> _EXTRACTED TEXT_:
- - -
Let's talk about issues of honoring one's parent.
This can be in the case of a remarriage and a girl is having a hard time adjusting to a new father. She wants to keep her father's minhagim on Pesach and her mother is open to her new husband's minhagim which may be on direct contrast to her first husband's. A girl may refuse to eat in her mother's house that Pesach. Insist on staying a grandparent.
Or a mother may insist a girl waive the minhagim of her father to respect the stepfather's new ones. Each are locked into their own pain and struggles to live authentically and realistically.
A rabbi can sort these things out very neatly. So both the mother and daughter can work out Pesach satisfactorily without destroying the family.
A rabbi can pasken on many issues that may seem to have no alternative and voila! The rabbi has successfully shown that there are. Can there be music in the house if the stepmother wants it and her stepchildren are still in aveilus? If the stepfather does not eat gebroktst, but the stepchildren do, can the mother put gebroksteh matzoh balls into the soup without treifing up the dishes for the stepfather?
Does a girl need to listen to her stepmother if it contradicts what her mother used to teach her? What if a girl feels guilty because her stepmother allows her, even encourages her to do something her mother used to tell her was not allowed and she wants to be able to join her stepmother in that activity, in that way of thinking? Can she desecrate her mother's memory by allowing herself to follow her stepmother and stepsiblings instead?
Hmm. Can you see now why it would be so useful to allow a rav into your life?
Notice how many feuds and conflicts it could avoid and contain.
OCD is another area in which a rav is invaluable.
- - -
> _DATA SUPPLIED_:
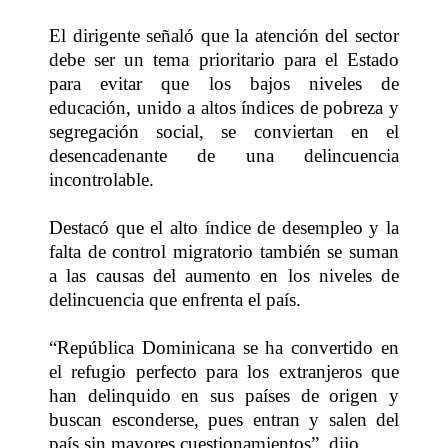
El dirigente señaló que la atención del sector
debe ser un tema prioritario para el Estado
para evitar que los bajos niveles de
educación, unido a altos índices de pobreza y
segregación social, se conviertan en el
desencadenante de una delincuencia
incontrolable.
Destacó que el alto índice de desempleo y la
falta de control migratorio también se suman
a las causas del aumento en los niveles de
delincuencia que enfrenta el país.
“República Dominicana se ha convertido en
el refugio perfecto para los extranjeros que
han delinquido en sus países de origen y
buscan esconderse, pues entran y salen del
país sin mayores cuestionamientos”, dijo.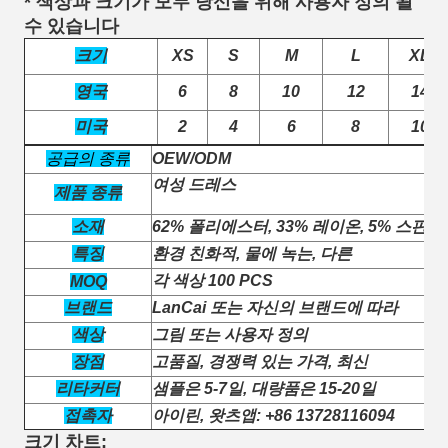
* 색상과 크기가 모두 당신을 위해 사용자 정의 될
수 있습니다
크기
XS
S
M
L
XL
영국
6
8
10
12
14
미국
2
4
6
8
10
공급의 종류
OEW/ODM
여성 드레스
제품 종류
소재
62% 폴리에스터, 33% 레이온, 5% 스판덱
특징
환경 친화적, 물에 녹는, 다른
각 색상 100 PCS
MOQ
브랜드
LanCai 또는 자신의 브랜드에 따라
색상
그림 또는 사용자 정의
장점
고품질, 경쟁력 있는 가격, 최신
리타커터
샘플은 5-7일, 대량품은 15-20일
접촉자
아이린, 왓츠앱: +86 13728116094
크기 차트:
- - -
> _WHAT TO DO_: Copy out, word for word and in full, the passage about stepfamily conflicts and asking a rabbi for rulings.

> _EXERCISE ANSWER_:
Let's talk about issues of honoring one's parent.
This can be in the case of a remarriage and a girl is having a hard time adjusting to a new father. She wants to keep her father's minhagim on Pesach and her mother is open to her new husband's minhagim which may be on direct contrast to her first husband's. A girl may refuse to eat in her mother's house that Pesach. Insist on staying a grandparent.
Or a mother may insist a girl waive the minhagim of her father to respect the stepfather's new ones. Each are locked into their own pain and struggles to live authentically and realistically.
A rabbi can sort these things out very neatly. So both the mother and daughter can work out Pesach satisfactorily without destroying the family.
A rabbi can pasken on many issues that may seem to have no alternative and voila! The rabbi has successfully shown that there are. Can there be music in the house if the stepmother wants it and her stepchildren are still in aveilus? If the stepfather does not eat gebroktst, but the stepchildren do, can the mother put gebroksteh matzoh balls into the soup without treifing up the dishes for the stepfather?
Does a girl need to listen to her stepmother if it contradicts what her mother used to teach her? What if a girl feels guilty because her stepmother allows her, even encourages her to do something her mother used to tell her was not allowed and she wants to be able to join her stepmother in that activity, in that way of thinking? Can she desecrate her mother's memory by allowing herself to follow her stepmother and stepsiblings instead?
Hmm. Can you see now why it would be so useful to allow a rav into your life?
Notice how many feuds and conflicts it could avoid and contain.
OCD is another area in which a rav is invaluable.